Indexes API

This document explains how Django-SphinxQL maps a Django model into a Sphinx index.

Sphinx uses a SQL query to retrieve data from a relational database to index it. This means that Django-SphinxQL must know:

  1. what you want to index (e.g. what data)
  2. how you want to index it (e.g. type)

In the same spirit of Django, Django-SphinxQL defines an ORM for you to answer those questions. For example:

# indexes.py
from sphinxql import fields, indexes
from myapp import models

class PostIndex(indexes.Index):
    text = fields.Text('text')  # Post has the model field ``text``
    date = fields.Date('added_date')
    summary = fields.Text('summary')
    # `Post` has a foreign key to a `Blog`, and blog has a name.
    blog_name = fields.Text('blog__name')

    class Meta:
        model = models.Post  # the model we are indexing

The fields and the Meta.model identify the “what”; the specific field type, e.g. Text, identifies the “how”. In the following sections the complete API is presented.

API references

Index

class indexes.Index

Index is an ORM to Sphinx-index a Django Model. It works in a similar fashion to a Django model: you set up the fields, and it constructs a Sphinx index out of those fields.

Formally, when an index is declared, it is registered in the IndexConfigurator so Django-SphinxQL configures it in Sphinx.

An index is always composed by two components: a set of fields that you declare as class attributes and a class Meta:

class Meta

Used to declare Django-SphinxQL related options. An index must always define the model of its Meta:

model

The model of this index. E.g. model = blog.models.Post.

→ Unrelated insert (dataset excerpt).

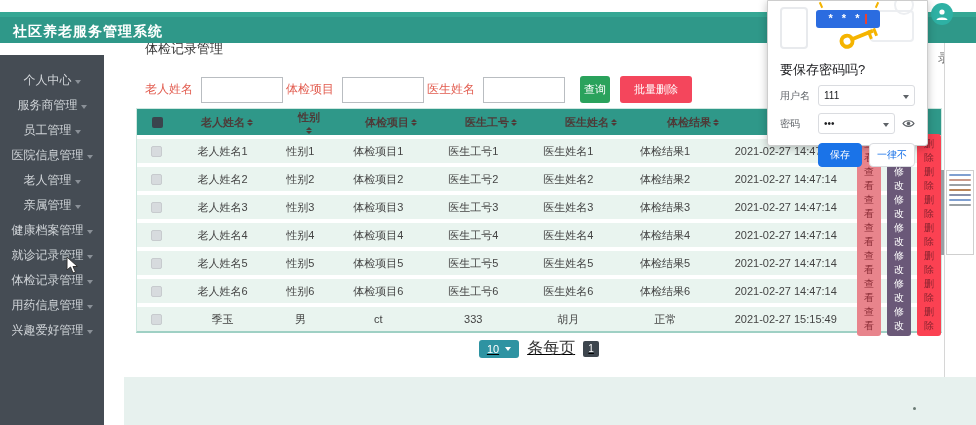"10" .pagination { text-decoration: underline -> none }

In case you want to index only particular instances, you can define the class attribute query:

query

Optional. The query Sphinx uses to index its data, e.g. query = models.Post.objects.filter(date__year__gt=2000). If not set, Django-SphinxQL uses .objects.all(). This is useful if you want to construct indexes for specific sets of instances.

range_step

Optional. Defining it automatically enables ranged-queries. This integer defines the number of rows per query retrieved during indexing. It increases the number of queries during indexing, but reduces the amount of data transfer on each query.

In case you want to override Sphinx settings only to this particular index, you can also define the following class attributes:

source_params

A dictionary of Sphinx options to override Sphinx settings of source for this particular index.

See how to use in Defining and overriding settings.

index_params

A dictionary of Sphinx options to override Sphinx settings of index for this particular index.

See how to use in Defining and overriding settings.

Field

Django-SphinxQL uses fields to identify which attributes from a Django model are indexed:

class fields.Field

A field to be added to an Index. A field is always mapped to a Django queryset, set on its initialization:

my_indexed_text = FieldType('text')  # Index.Meta.model contains `text =
...`

You can use both Django’s F expressions or lookup expressions to index related fields or concatenate two fields. For instance, TextField(‘article__text’).

Fields are then mapped to a search field or an attribute of Sphinx:

  • search fields are indexed for text search, and thus are used for textual searches with search().
  • attributes are used to filter and order the search results (see search_filter() and search_order_by()). They cannot be used in textual search.

The following fields are implemented in Django-SphinxQL:

  • Text: a search field (Sphinx equivalent of no field declaration).
  • IndexedString: attribute and search field (sql_field_string).
  • String: (non-indexed) attribute for strings (sql_attr_string).
  • Date: attribute for dates (sql_attr_timestamp).
  • DateTime: attribute for datetimes (sql_attr_timestamp).
  • Float: attribute for floats (sql_attr_float).
  • Bool: attribute for booleans (sql_attr_bool).
  • Integer: attribute for integers (sql_attr_bigint).

To simply index a Django field, use Text. If you need an attribute to filter or order your search results, use any of the attributes. Typically IndexedString is only needed if you want to use Sphinx without hitting Django’s database (e.g. you redundantly store the data on Sphinx, query Sphinx and use the results of it.

Note that Sphinx sql_attr_timestamp is stored as a unix timestamp, so Django-SphinxQL only supports dates/times since 1970.